» **TASK**
Print each of the following records verbatim, keeping every line, symbol, and space unchanged.

» **EXCERPTED RECORDS**
● ● ● ● ● ● ●
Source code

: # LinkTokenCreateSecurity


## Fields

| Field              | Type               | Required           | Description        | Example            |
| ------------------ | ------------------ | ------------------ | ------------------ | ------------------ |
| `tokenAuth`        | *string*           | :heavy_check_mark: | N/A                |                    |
● ● ● ● ● ● ●
» **ANSWER SECTION**
Source code

: # LinkTokenCreateSecurity


## Fields

| Field              | Type               | Required           | Description        | Example            |
| ------------------ | ------------------ | ------------------ | ------------------ | ------------------ |
| `tokenAuth`        | *string*           | :heavy_check_mark: | N/A                |                    |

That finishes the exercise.